Он не сразу понял, что на поляне стоит тишина. Две черноволосые головы вдруг качнулись друг от друга, словно Фарелли с Раэном только сейчас поняли, как близко сидят.

– Кажется, нужно еще промочить горло, – со смешком сказал итлиец и обвел поляну наглыми кошачьими глазами, томными, словно уже выхлебал пару бутылок чего покрепче. – Что за вечер…

– Дивный, – поддержал его гость, тоже улыбаясь. – Ах, ну почему я всего лишь я… Кстати, а будь я и правда Странником, чего бы вы пожелали, благородные господа и прекрасная донья? Ну вдруг?

– Разве что еще флягу арлезийского? – усмехнулся Фарелли, покачав почти опустевшей посудиной. – Чего еще можно пожелать в такой прекрасной компании, м?

– Нет ничего легче! – заявил Раэн, мигом оказываясь на ногах. – Только это не желание, вторую флягу я и так собирался достать. Ну же, друзья мои! Вы ведь позволите так вас назвать?

Его глаза вдохновенно горели, и Аластор до этого никогда не подозревал, что черный цвет может быть таким сияющим. На мгновение показалось, что вдруг и правда перед ними не обычный путник, а сам Странник. А что? Он, говорят, не просто бродит по земле, а любит испытывать людей. То на ночлег попросится, то услугу предложит оказать…

Аластор усмехнулся своей наивности. Да, Странника многие встречали, но это всегда было или давным-давно, или далеко отсюда. А все рассказы о нем на поверку оказываются сказками. Ну какой из Раэна странник? Обычный арлезиец, красавчик и балагур, любитель поесть и выпить, вон как щурится от удовольствия, уплетая зайца. Еще и игрок, если Айлин права… Интересно, а кто такой этот их общий знакомый?

– Мы сочтем это за честь, – рассмеялась Айлин так беззаботно и весело, что Аластор разом простил арлезийцу все вольные и невольные грехи.

Пусть болтает без умолку, пусть смотрит восхищенно и поет, как ошалелый соловей. Зато сегодня Айлин точно не будет думать о демонах, об этикете, оставленных в Дорвенне друзьях, а может, и о ком-то еще. Он ведь так ни разу не набрался храбрости спросить, свободно ли ее сердце. Да и права на такой вопрос не имел… Но ведь они просто друзья! Он бы спросил по-дружески… А теперь от одной мысли об этом вопросе почему-то больно.
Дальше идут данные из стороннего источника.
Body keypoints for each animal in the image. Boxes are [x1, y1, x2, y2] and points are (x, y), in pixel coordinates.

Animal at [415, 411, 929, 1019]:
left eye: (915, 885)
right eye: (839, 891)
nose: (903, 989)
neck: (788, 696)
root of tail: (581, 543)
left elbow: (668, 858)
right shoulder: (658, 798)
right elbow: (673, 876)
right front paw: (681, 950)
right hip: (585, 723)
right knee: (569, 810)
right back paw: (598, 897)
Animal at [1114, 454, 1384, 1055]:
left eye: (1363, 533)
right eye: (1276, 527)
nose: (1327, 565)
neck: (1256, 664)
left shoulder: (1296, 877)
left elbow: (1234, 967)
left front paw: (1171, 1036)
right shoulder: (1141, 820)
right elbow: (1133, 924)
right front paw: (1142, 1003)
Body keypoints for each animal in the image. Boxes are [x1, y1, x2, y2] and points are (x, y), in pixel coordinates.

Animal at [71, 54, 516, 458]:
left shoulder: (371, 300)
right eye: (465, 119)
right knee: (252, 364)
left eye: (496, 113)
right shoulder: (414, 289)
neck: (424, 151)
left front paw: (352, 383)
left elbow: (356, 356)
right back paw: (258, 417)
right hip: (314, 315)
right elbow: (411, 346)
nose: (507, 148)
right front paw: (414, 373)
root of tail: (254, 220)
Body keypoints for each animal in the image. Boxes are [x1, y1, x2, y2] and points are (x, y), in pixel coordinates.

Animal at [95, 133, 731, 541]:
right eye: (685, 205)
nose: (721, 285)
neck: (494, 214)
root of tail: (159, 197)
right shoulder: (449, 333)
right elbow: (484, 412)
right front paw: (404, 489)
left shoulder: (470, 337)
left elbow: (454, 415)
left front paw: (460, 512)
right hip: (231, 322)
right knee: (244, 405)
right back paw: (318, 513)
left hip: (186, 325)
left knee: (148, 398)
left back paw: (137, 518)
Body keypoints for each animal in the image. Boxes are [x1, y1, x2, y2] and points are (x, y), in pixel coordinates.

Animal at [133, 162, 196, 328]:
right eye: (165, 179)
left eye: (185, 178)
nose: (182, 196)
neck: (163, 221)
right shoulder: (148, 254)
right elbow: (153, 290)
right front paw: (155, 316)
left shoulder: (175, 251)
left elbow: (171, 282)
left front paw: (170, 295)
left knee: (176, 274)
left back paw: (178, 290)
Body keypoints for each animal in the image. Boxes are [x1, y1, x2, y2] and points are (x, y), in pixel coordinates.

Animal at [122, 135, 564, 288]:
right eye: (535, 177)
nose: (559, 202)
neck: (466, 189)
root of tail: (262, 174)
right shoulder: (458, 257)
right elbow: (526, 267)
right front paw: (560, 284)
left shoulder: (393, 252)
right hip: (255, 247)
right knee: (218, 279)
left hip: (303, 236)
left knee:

Нет, пусть уж лучше будет вино, жареное мясо, песни под лютню… Что угодно, только не думать ни о прошлом, ни о будущем!

Словно уловив его настроение – а может, и правда что-то заметил? – Фарелли поставил на огонь котелок, насыпав туда шамьета, и сходил за своими волшебными баночками с медом и приправами. Вот и хорошо, сладкий шамьет куда вкуснее этой арлезийской кислятины. Да и кровь греет не хуже!